Receita define regras do IRRF para consórcios e evita glosas

Receita define regras do irrf para consórcios e evita glosas

A Solução de Consulta Cosit nº 82/2026, publicada pela Secretaria da Receita Federal do Brasil, determinou que os créditos de Imposto de Renda Retido na Fonte (IRRF) em contratos com órgãos públicos devem ser apropriados individualmente pelas empresas de um consórcio, conforme a participação de cada uma. O esclarecimento encerra dúvidas recorrentes nos departamentos fiscais desde que a retenção passou a envolver notas fiscais emitidas em nome do consórcio.

Entendimento oficial clarifica partilha do IRRF

Segundo o posicionamento da Receita, mesmo que a nota fiscal seja emitida pelo CNPJ do consórcio, a retenção precisa identificar cada participante separadamente. O órgão fazendário reforçou que o crédito tributário não poderá ser registrado no CNPJ coletivo, devendo ser reconhecido diretamente pelo contribuinte efetivo. O método de rateio segue a fração contratual assumida por cada consorciada, eliminando divergências sobre quem pode abater o valor do IRPJ.

Base legal apoia a nova solução

O entendimento se ancora na Lei nº 12.402/2011 e na Instrução Normativa RFB nº 1.234/2012, normas que disciplinam retenções feitas por órgãos públicos em todas as esferas. Ao lembrar o caráter vinculante das soluções de consulta, a Receita sinaliza que a orientação vale imediatamente para a fiscalização federal, evitando discussões administrativas e judiciais sobre glosas de crédito.

Procedimentos para ajustes retroativos

Caso a retenção tenha sido informada erroneamente no CNPJ do consórcio, haverá necessidade de retificação. Para fatos geradores até 31 de dezembro de 2024, a correção ocorrerá pela Declaração do Imposto sobre a Renda Retido na Fonte (DIRF). A partir de 1º de janeiro de 2025, o ajuste migrará para a Escrituração Fiscal Digital de Retenções e Outras Informações Fiscais (EFD-Reinf). Depois de individualizar os valores, o IRRF poderá ser usado como antecipação do IRPJ ou ficar disponível para compensação futura via PER/DCOMP.

Revisão de controles internos é urgente

Especialistas alertam que controladorias e escritórios contábeis precisam revisar planilhas, sistemas de faturamento e obrigações acessórias. A principal preocupação é evitar inconsistências que gerem autuações ou atraso na apropriação dos créditos. Como o efeito financeiro recai sobre o fluxo de caixa das companhias, ajustes tardios podem provocar aumento do capital de giro e elevação de custos.

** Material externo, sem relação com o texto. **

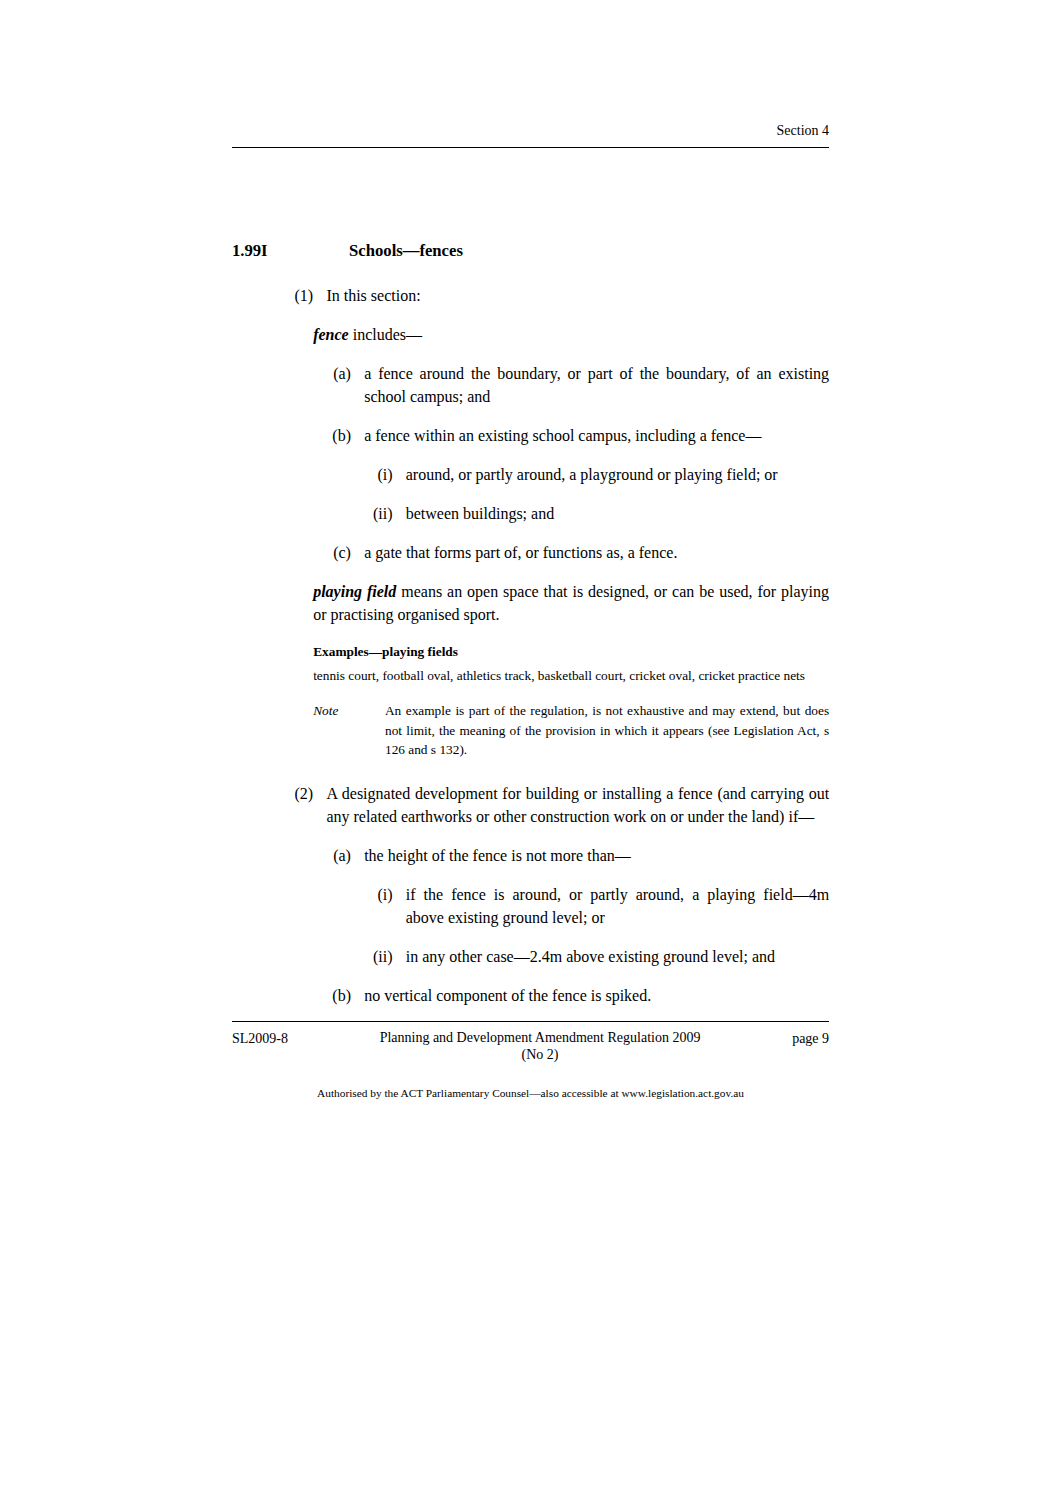Section 4
1.99I
Schools—fences
(1)
In this section:
fence includes—
(a)
a fence around the boundary, or part of the boundary, of an existing school campus; and
(b)
a fence within an existing school campus, including a fence—
(i)
around, or partly around, a playground or playing field; or
(ii)
between buildings; and
(c)
a gate that forms part of, or functions as, a fence.
playing field means an open space that is designed, or can be used, for playing or practising organised sport.
Examples—playing fields
tennis court, football oval, athletics track, basketball court, cricket oval, cricket practice nets
Note
An example is part of the regulation, is not exhaustive and may extend, but does not limit, the meaning of the provision in which it appears (see Legislation Act, s 126 and s 132).
(2)
A designated development for building or installing a fence (and carrying out any related earthworks or other construction work on or under the land) if—
(a)
the height of the fence is not more than—
(i)
if the fence is around, or partly around, a playing field—4m above existing ground level; or
(ii)
in any other case—2.4m above existing ground level; and
(b)
no vertical component of the fence is spiked.
SL2009-8
Planning and Development Amendment Regulation 2009
(No 2)
page 9
Authorised by the ACT Parliamentary Counsel—also accessible at www.legislation.act.gov.au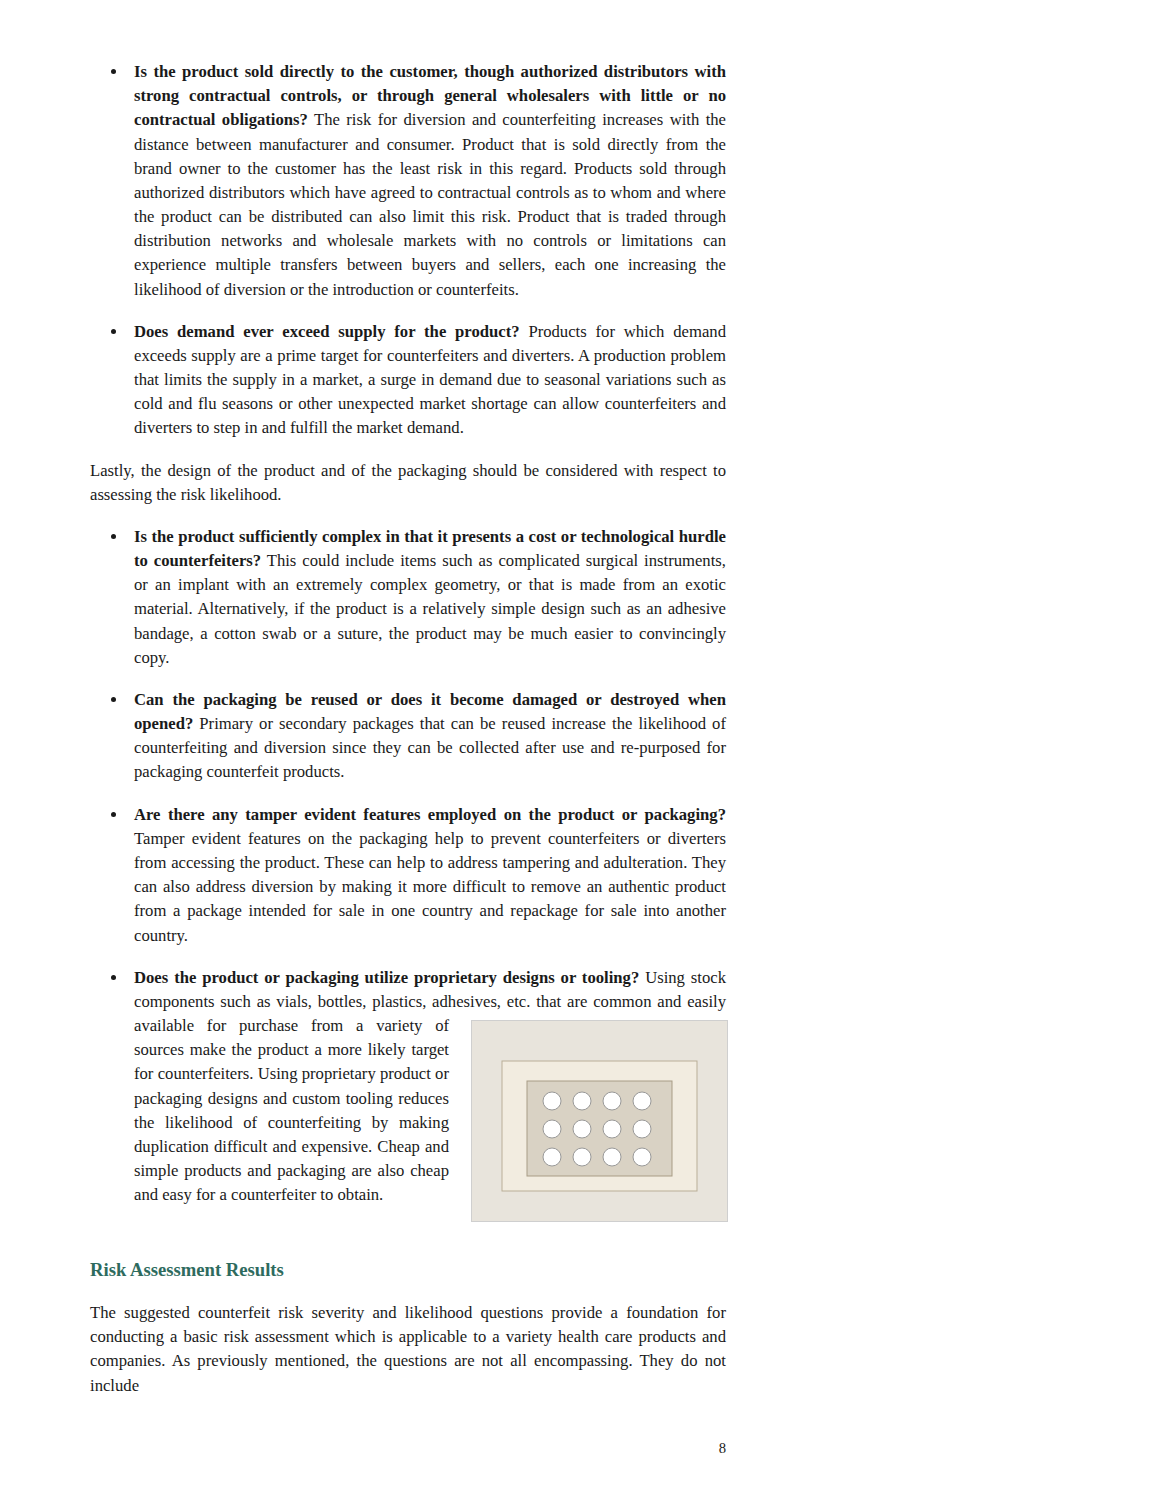Is the product sold directly to the customer, though authorized distributors with strong contractual controls, or through general wholesalers with little or no contractual obligations? The risk for diversion and counterfeiting increases with the distance between manufacturer and consumer. Product that is sold directly from the brand owner to the customer has the least risk in this regard. Products sold through authorized distributors which have agreed to contractual controls as to whom and where the product can be distributed can also limit this risk. Product that is traded through distribution networks and wholesale markets with no controls or limitations can experience multiple transfers between buyers and sellers, each one increasing the likelihood of diversion or the introduction or counterfeits.
Does demand ever exceed supply for the product? Products for which demand exceeds supply are a prime target for counterfeiters and diverters. A production problem that limits the supply in a market, a surge in demand due to seasonal variations such as cold and flu seasons or other unexpected market shortage can allow counterfeiters and diverters to step in and fulfill the market demand.
Lastly, the design of the product and of the packaging should be considered with respect to assessing the risk likelihood.
Is the product sufficiently complex in that it presents a cost or technological hurdle to counterfeiters? This could include items such as complicated surgical instruments, or an implant with an extremely complex geometry, or that is made from an exotic material. Alternatively, if the product is a relatively simple design such as an adhesive bandage, a cotton swab or a suture, the product may be much easier to convincingly copy.
Can the packaging be reused or does it become damaged or destroyed when opened? Primary or secondary packages that can be reused increase the likelihood of counterfeiting and diversion since they can be collected after use and re-purposed for packaging counterfeit products.
Are there any tamper evident features employed on the product or packaging? Tamper evident features on the packaging help to prevent counterfeiters or diverters from accessing the product. These can help to address tampering and adulteration. They can also address diversion by making it more difficult to remove an authentic product from a package intended for sale in one country and repackage for sale into another country.
Does the product or packaging utilize proprietary designs or tooling? Using stock components such as vials, bottles, plastics, adhesives, etc. that are common and easily available for purchase from a variety of sources make the product a more likely target for counterfeiters. Using proprietary product or packaging designs and custom tooling reduces the likelihood of counterfeiting by making duplication difficult and expensive. Cheap and simple products and packaging are also cheap and easy for a counterfeiter to obtain.
Risk Assessment Results
The suggested counterfeit risk severity and likelihood questions provide a foundation for conducting a basic risk assessment which is applicable to a variety health care products and companies. As previously mentioned, the questions are not all encompassing. They do not include
8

Rotina prática para a empresa consorciada

Na rotina operacional, o passo a passo recomendado inclui: conferir a fração contratual antes da emissão de cada nota, verificar se o órgão público segregou corretamente os valores na retenção, arquivar comprovantes de recolhimento em nome do CNPJ individual e, por fim, lançar o crédito em sistema integrado de apuração de tributos. Caso o órgão público não apresente o detalhamento, a empresa deve solicitar, por ofício, a retificação das informações.

Fiscalização estará atenta aos novos parâmetros

Com o esclarecimento, auditores passarão a exigir consistência entre as notas fiscais, guias de recolhimento e registros na EFD-Reinf. A expectativa é de que a medida reduza litígios sobre quem tem direito ao crédito e diminua o tempo de análise dos pedidos de restituição. Empresas que não se adequarem podem ter os créditos glosados, além de multas por descumprimento de obrigações acessórias.

Perspectiva financeira: oportunidade de caixa e risco de penalidades

Ao exigir individualização, a Receita libera capital às empresas que antes aguardavam a consolidação do crédito no consórcio. O custo de oportunidade de não ajustar o procedimento inclui pagar IRPJ maior do que o devido, bem como perder o prazo de compensação. Por outro lado, a adoção imediata do novo rito pode antecipar fluxos de caixa positivos, reduzir necessidade de empréstimos e elevar a margem líquida, sobretudo em contratos de grande porte com a administração pública.